[Structured page parsing data]
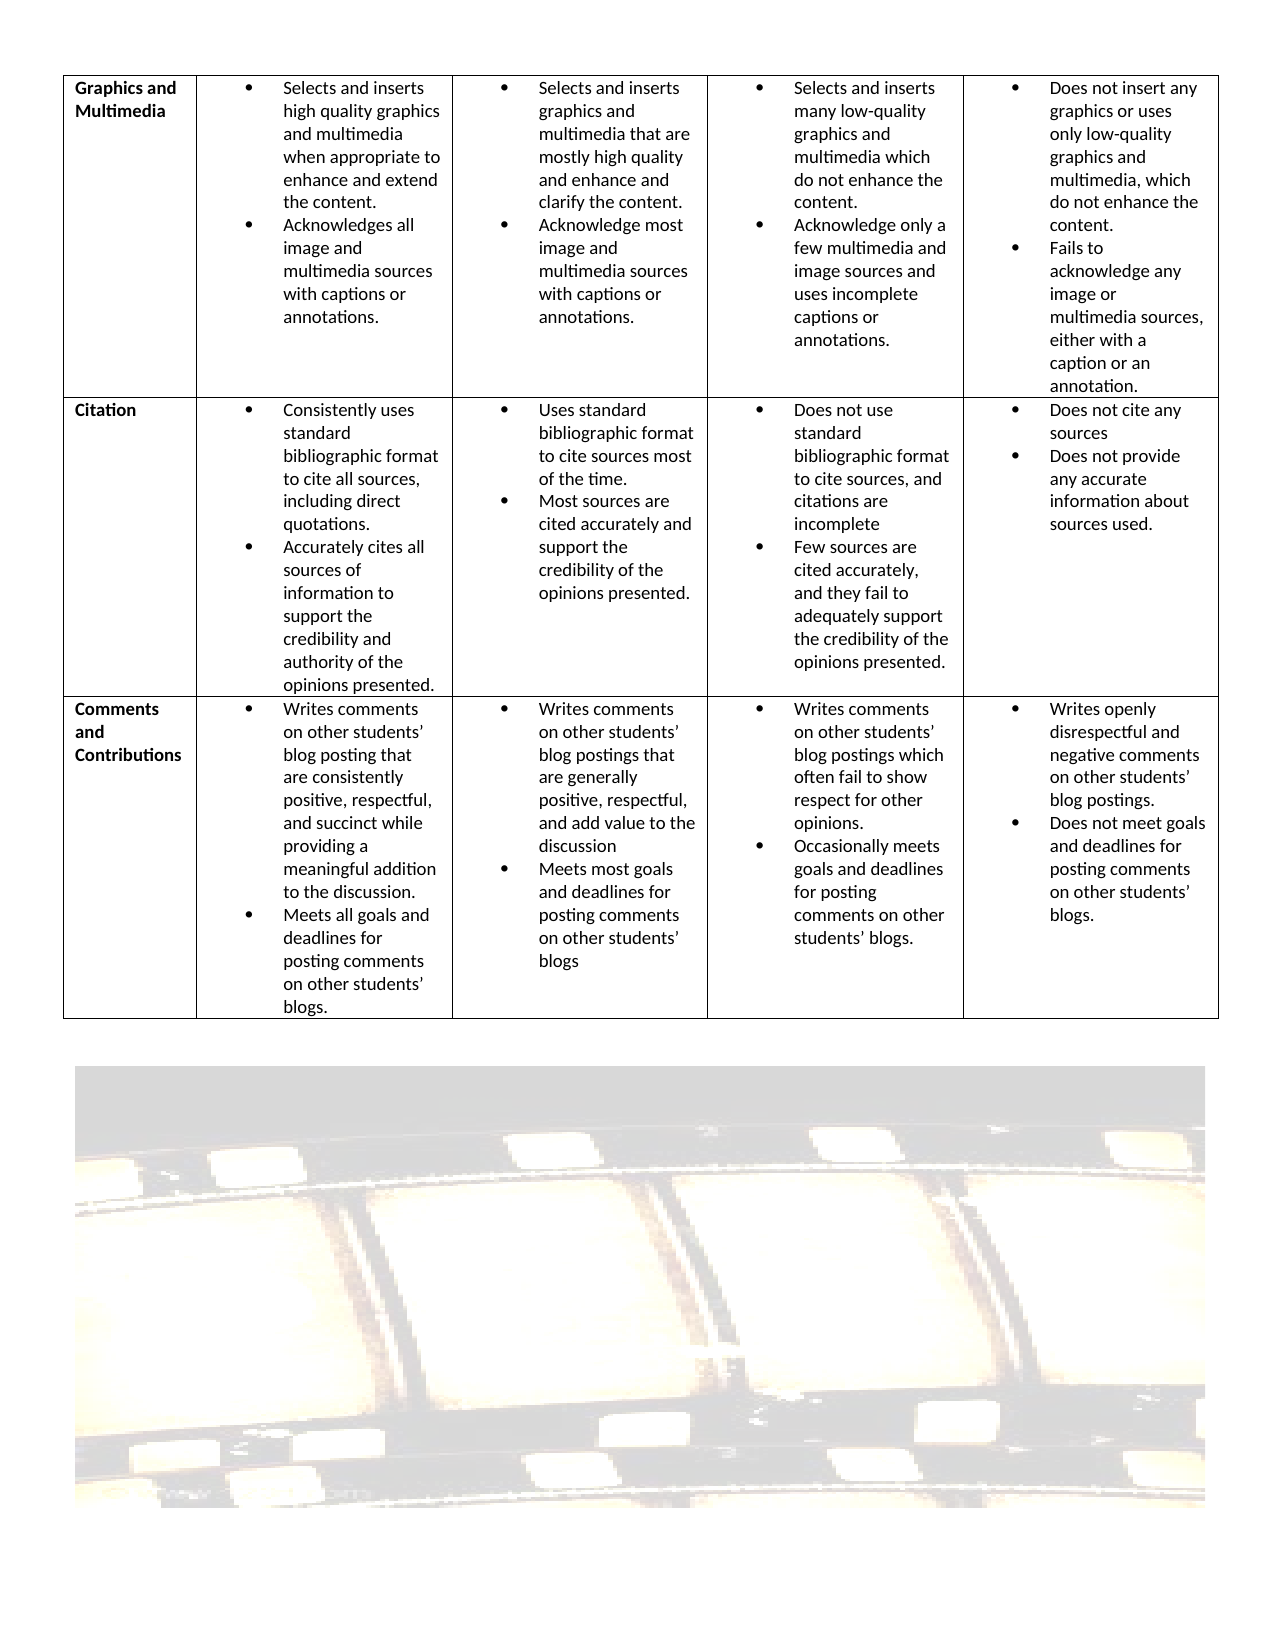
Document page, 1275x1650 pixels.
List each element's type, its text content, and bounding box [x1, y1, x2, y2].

table_header Selects and inserts high quality graphics and multimedia when appropriate to enhance and extend the content. Acknowledges all image and multimedia sources with captions or annotations. [197, 76, 452, 397]
table_header Selects and inserts many low-quality graphics and multimedia which do not enhance the content. Acknowledge only a few multimedia and image sources and uses incomplete captions or annotations. [708, 76, 963, 397]
table_cell Does not use standard bibliographic format to cite sources, and citations are incomplete Few sources are cited accurately, and they fail to adequately support the credibility of the opinions presented. [708, 398, 963, 696]
table_cell Uses standard bibliographic format to cite sources most of the time. Most sources are cited accurately and support the credibility of the opinions presented. [453, 398, 707, 696]
table_header Selects and inserts graphics and multimedia that are mostly high quality and enhance and clarify the content. Acknowledge most image and multimedia sources with captions or annotations. [453, 76, 707, 397]
table_header Does not insert any graphics or uses only low-quality graphics and multimedia, which do not enhance the content. Fails to acknowledge any image or multimedia sources, either with a caption or an annotation. [964, 76, 1218, 397]
table_cell Does not cite any sources Does not provide any accurate information about sources used. [964, 398, 1218, 696]
table_cell Writes comments on other students’ blog postings which often fail to show respect for other opinions. Occasionally meets goals and deadlines for posting comments on other students’ blogs. [708, 697, 963, 1018]
table_cell Consistently uses standard bibliographic format to cite all sources, including direct quotations. Accurately cites all sources of information to support the credibility and authority of the opinions presented. [197, 398, 452, 696]
table_cell Writes comments on other students’ blog posting that are consistently positive, respectful, and succinct while providing a meaningful addition to the discussion. Meets all goals and deadlines for posting comments on other students’ blogs. [197, 697, 452, 1018]
table_cell Writes comments on other students’ blog postings that are generally positive, respectful, and add value to the discussion Meets most goals and deadlines for posting comments on other students’ blogs [453, 697, 707, 1018]
table_cell Writes openly disrespectful and negative comments on other students’ blog postings. Does not meet goals and deadlines for posting comments on other students’ blogs. [964, 697, 1218, 1018]
table_cell Citation [64, 398, 196, 696]
table_cell Comments and Contributions [64, 697, 196, 1018]
table_header Graphics and Multimedia [64, 76, 196, 397]
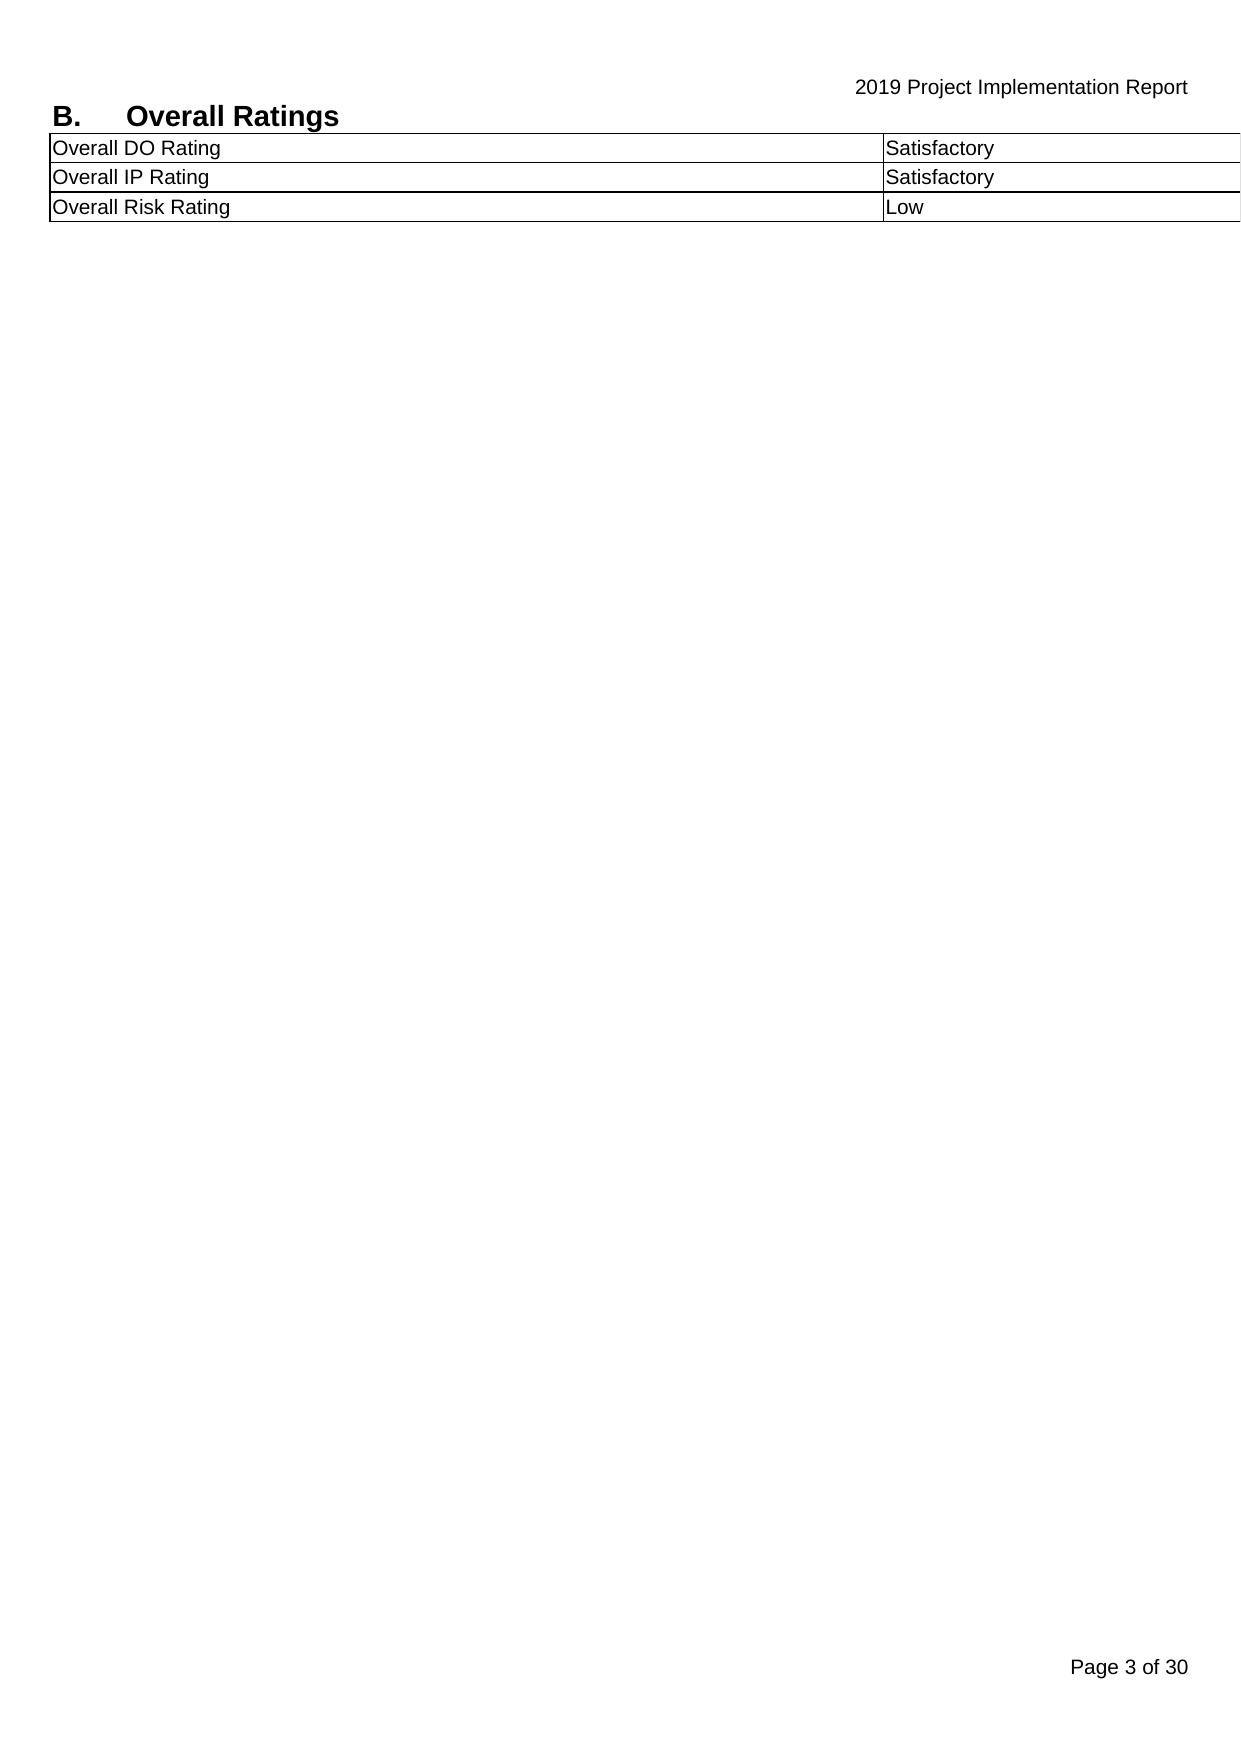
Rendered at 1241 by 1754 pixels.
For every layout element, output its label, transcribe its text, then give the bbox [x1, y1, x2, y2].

table_cell Low [884, 193, 1240, 221]
table_cell Satisfactory [884, 163, 1240, 191]
table_header Satisfactory [884, 134, 1240, 162]
table_cell Overall Risk Rating [51, 193, 883, 221]
table_header Overall DO Rating [51, 134, 883, 162]
subtitle Overall Ratings [52, 99, 1188, 132]
table_cell Overall IP Rating [51, 163, 883, 191]
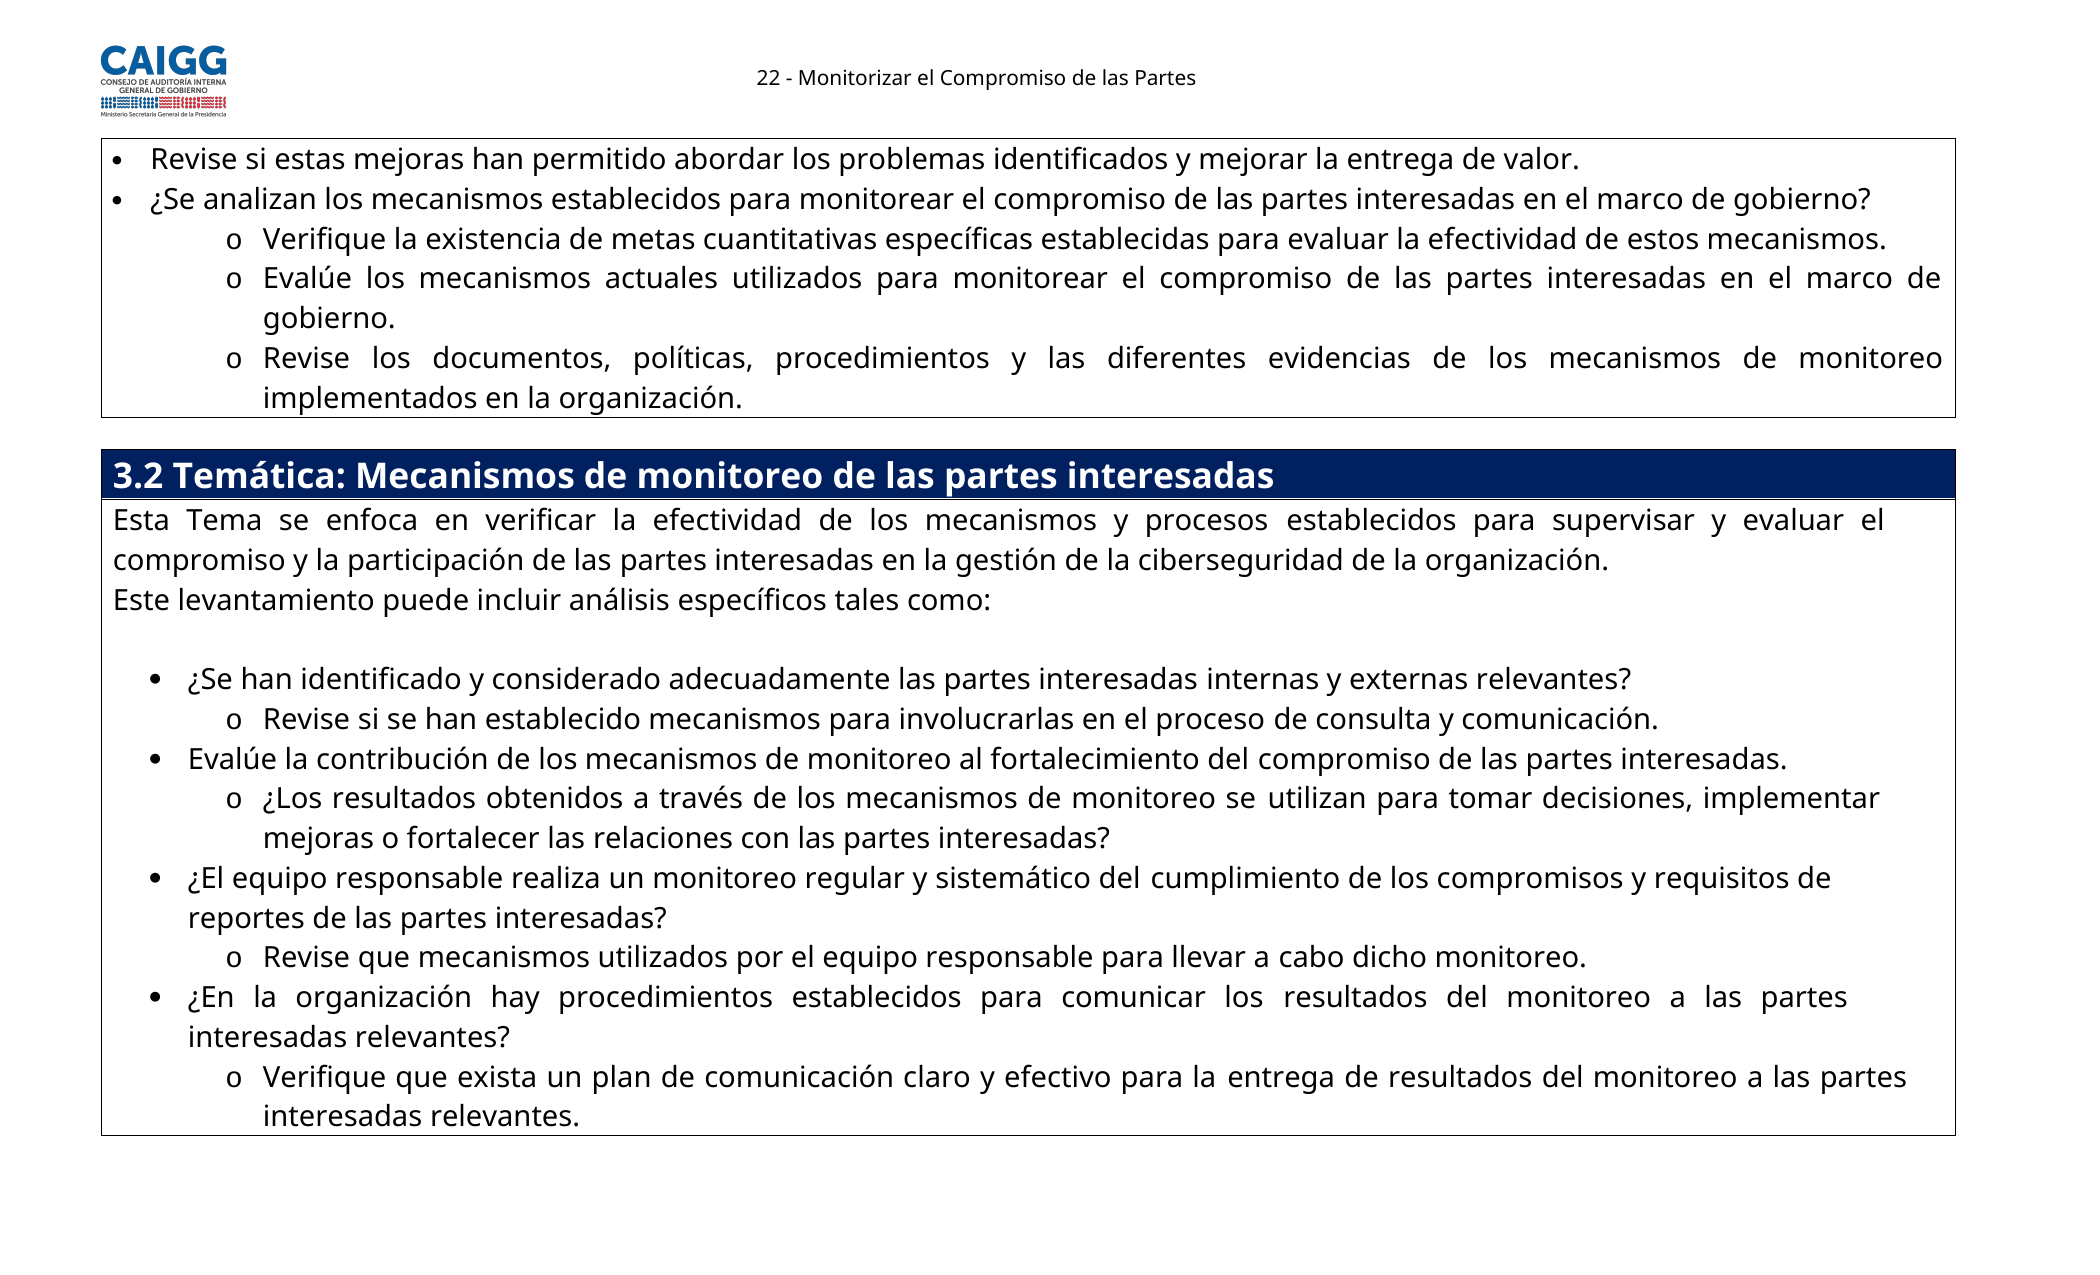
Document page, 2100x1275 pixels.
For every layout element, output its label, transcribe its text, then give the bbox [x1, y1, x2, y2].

■ YOUR GOAL ■
Reproduce nothing but the lines from the line containing "Document page, 2100x1275 pixels." to the last line of the data, each exactly as written.

■ EXERCISE RESULT ■
Document page, 2100x1275 pixels.
For every layout element, output its label, transcribe its text, then give the bbox [x1, y1, x2, y2].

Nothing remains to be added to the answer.